To accomplish this goal, a comprehensive suite of petrophysical analyses are performed on a diverse sample suite from the Duvernay Formation (a prolific Canadian shale oil reservoir) differing in organic matter content (2.8-5 wt.%; n = 5), before and after sequential pyrolysis by a revised Rock-Eval analysis (extended slow heating (ESH) Rock-Eval analysis; Sanei et al., 2015). Using the ESH cycle, different hydrocarbon/OM components can be distinguished more easily and reliability during the pyrolysis process: 1) free light oil (S1ESH; up to 150 °C), 2) fluid-like hydrocarbon residue (S2a; 150-380 °C) and 3) solid bitumen/residual carbon (S2b; 380-650 °C). The characterization techniques at each stage are helium pycnometry (grain density, helium porosity); low-pressure gas (N2, CO2) adsorption (pore volume, surface area, pore size distribution within micropores, mesopores and smaller macropores); crushed-rock gas (He, CO2, N2) permeability and rate-of-adsorption (ROA) analysis (CO2, N2). Scanning electron microscopy (SEM) analysis is further conducted to verify/support the petrophysical observations.

Compared to the "as-received" state, porosity, permeability, modal pore size distribution and surface area increase with sequential pyrolysis stages, associated with expulsion and devolatilization of free light oil and fluid-like hydrocarbon residue (S2a; up to 380 °C). However, the change in petrophysical properties associated with the degradation of solid bitumen/residual carbon (S2b; up to 650 °C) is variable and unpredictable. The observed reduction in porosity/permeability values after the S2b stage are likely attributed to 1) occlusion of pore volume with solid bitumen/residual carbon degradation (i.e. coking) and/or 2) sample swelling due to water loss from lattice structure of clay minerals (i.e. illite) and 3) sample compaction as a result of OM removal from the rock matrix.

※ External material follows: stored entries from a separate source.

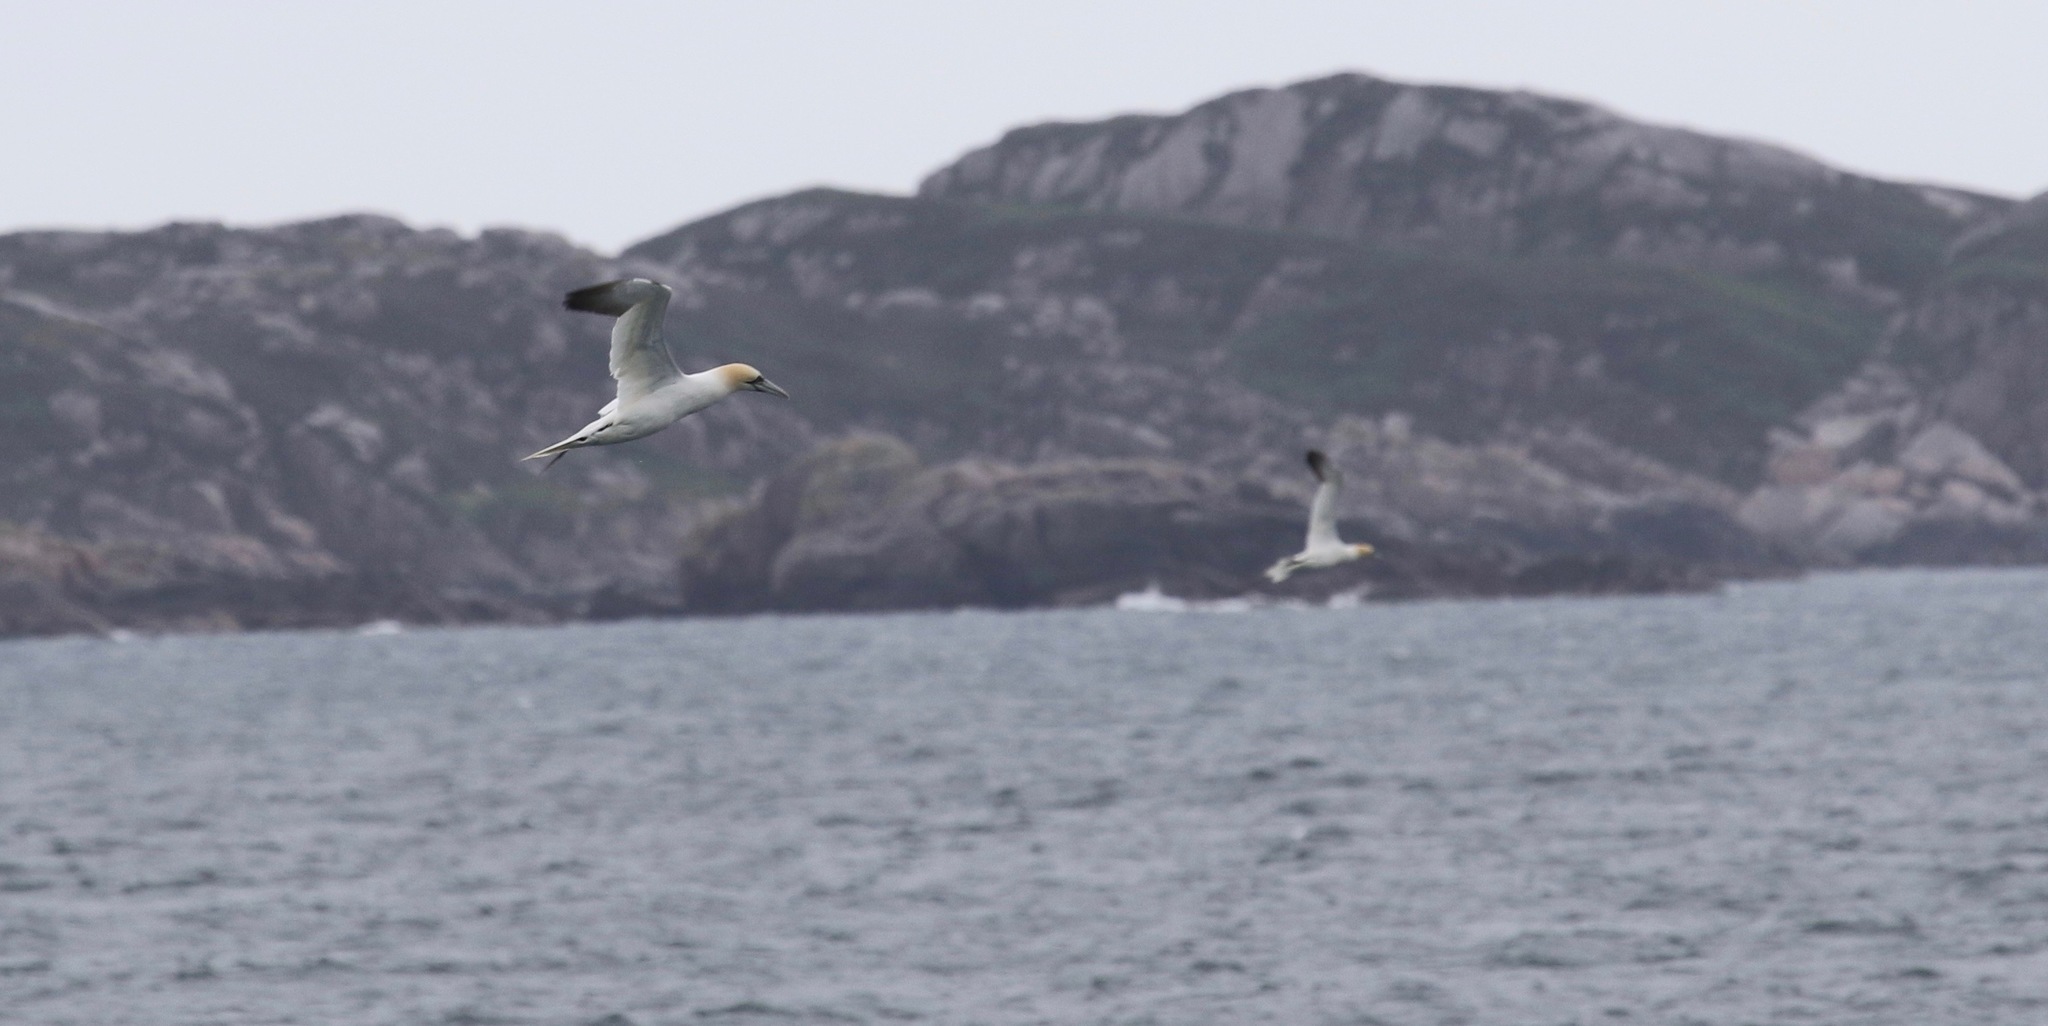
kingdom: Animalia
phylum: Chordata
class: Aves
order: Suliformes
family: Sulidae
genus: Morus
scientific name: Morus bassanus
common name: Northern gannet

The present study is a continuation of previous works (Clarke et al., 2016, 2017), aiming to elucidate the impact of different type and content of entrained hydrocarbons/OM on reservoir quality of organic-rich shales. Quantification of the evolution of reservoir quality with thermal maturity has important implications for 1) identifying petrophysical "sweet spots" within unconventional reservoirs, for the purpose of optimizing stimulation design and 2) targeting specific zones within the reservoir of interest with organic matter content/type amenable to maximizing gas storage/transport during cyclic solvent injection for enhanced oil recovery applications. The integrated workflow proposed herein is of significant interest to Duvernay operators for developing optimized stimulation treatments for improving primary and enhanced hydrocarbon recovery.